SOURCE EXTRACT >>
= Beginning of Section =

Using the car example, this crisp three-minute animation from the IBM Think Academy gives a basic idea of how IoT works:

Cisco estimates over 50 billion IoT-connected devices (Intel says 200 billion) in our daily life within four years, in a $2 trillion global industry. The National Association of Software and Services Companies (NASSCOM) measures India's IoT market to be $15 billion by 2020.

Internet of Things will benefit everyone directly and indirectly: in homes, farms, road traffic, health care, factories, to ensuring safety in mines underground – as with the Canadian Dundee Precious Metals mining company.

With equipment and mine workers wearing IoT devices, Dundee's staff on ground level have real time information from deep within the mine - including video conferencing with workers underground. Safety, efficiency improved. Dundee quadrupled annual production.

Just as the Internet enhanced our lives, its child the 'Internet of Things' will do better. Reducing time spent in mundane routines, and we travel towards human destiny that is in the supra-mundane.

= End of Section =

ASSIGNMENT >> Carry on the Internet of Things excerpt from the point where it stops. The material after this has nothing to do with what you're asked to do.

INFORMATION SHOWN >>

= Beginning of Section =

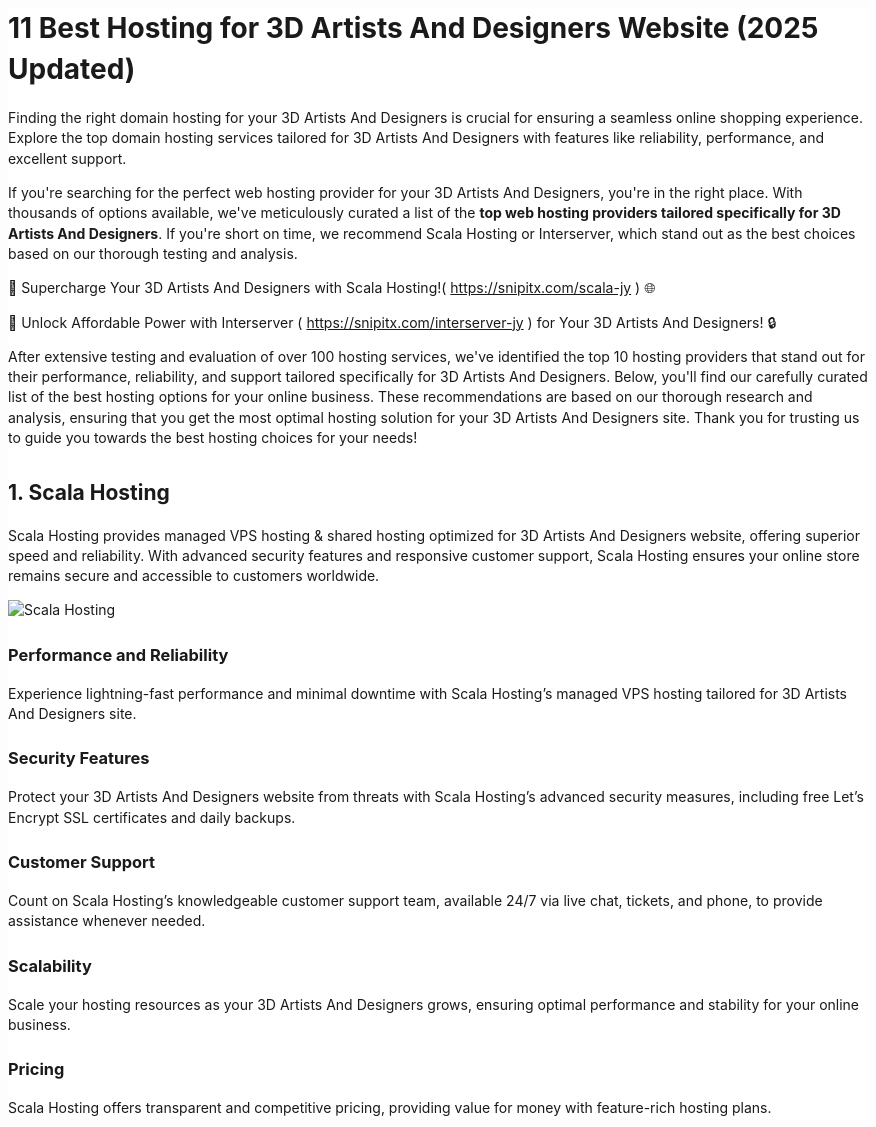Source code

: # 11 Best Hosting for 3D Artists And Designers Website (2025 Updated)

Finding the right domain hosting for your 3D Artists And Designers is crucial for ensuring a seamless online shopping experience. Explore the top domain hosting services tailored for 3D Artists And Designers with features like reliability, performance, and excellent support.

If you're searching for the perfect web hosting provider for your 3D Artists And Designers, you're in the right place. With thousands of options available, we've meticulously curated a list of the **top web hosting providers tailored specifically for 3D Artists And Designers**. If you're short on time, we recommend Scala Hosting or Interserver, which stand out as the best choices based on our thorough testing and analysis.

🚀 Supercharge Your 3D Artists And Designers with Scala Hosting!( https://snipitx.com/scala-jy ) 🌐 

💸 Unlock Affordable Power with Interserver ( https://snipitx.com/interserver-jy ) for Your 3D Artists And Designers! 🔒

After extensive testing and evaluation of over 100 hosting services, we've identified the top 10 hosting providers that stand out for their performance, reliability, and support tailored specifically for 3D Artists And Designers. Below, you'll find our carefully curated list of the best hosting options for your online business. These recommendations are based on our thorough research and analysis, ensuring that you get the most optimal hosting solution for your 3D Artists And Designers site. Thank you for trusting us to guide you towards the best hosting choices for your needs!

## 1. Scala Hosting

Scala Hosting provides managed VPS hosting & shared hosting optimized for 3D Artists And Designers website, offering superior speed and reliability. With advanced security features and responsive customer support, Scala Hosting ensures your online store remains secure and accessible to customers worldwide.

![Scala Hosting](https://i.imgur.com/uJ5JIK3.png "Scala Web Hosting")

### Performance and Reliability
Experience lightning-fast performance and minimal downtime with Scala Hosting’s managed VPS hosting tailored for 3D Artists And Designers site.

### Security Features
Protect your 3D Artists And Designers website from threats with Scala Hosting’s advanced security measures, including free Let’s Encrypt SSL certificates and daily backups.

### Customer Support
Count on Scala Hosting’s knowledgeable customer support team, available 24/7 via live chat, tickets, and phone, to provide assistance whenever needed.

### Scalability
Scale your hosting resources as your 3D Artists And Designers grows, ensuring optimal performance and stability for your online business.

### Pricing
Scala Hosting offers transparent and competitive pricing, providing value for money with feature-rich hosting plans.
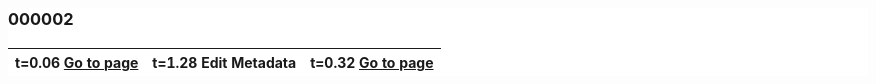 
### 000002

| t=0.06 [Go to page](https://deploy-preview-857--gui-dandiarchive-org.netlify.app/#/dandiset/000002) | t=1.28 Edit Metadata | t=0.32 [Go to page](https://deploy-preview-857--gui-dandiarchive-org.netlify.app/#/dandiset/000002/draft/files) |
| --- | --- | --- |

= End of Section =

TASK ANSWER >>
A day in the life of an IoT family

Jared Cook's excellent five-minute film 'Life Simplified with Connected Devices' shows a young family using Internet of Things. The Connected Devices Laboratory in the Utah-based Brigham Young University, has a 'smart home' managed through voice commands or a hand-held gadget like a cell phone:

The oven starts before Mum enters the house; lights, air-conditioners adjust with room sensors; the kid sister fails to wake up her brother by giving him a good thump with a pillow, but Mum does the needful from the kitchen while preparing breakfast, by turning up his bedroom stereo volume to 90 percent. Dad at office lets in the plumber at home for repairs.

More times seeing this YouTube video, more details in it can be spotted to realize the potential to IoT changing daily life:

IoT delivers promise of long-existing ideas such as 'talking' refrigerators in the 1990s. But now technology exists for the 'smart' fridge to announce impending shortage of cheese, apples, carrots. Press another button, the message reaches Mr Family Grocer for home delivery – shopping done in two seconds.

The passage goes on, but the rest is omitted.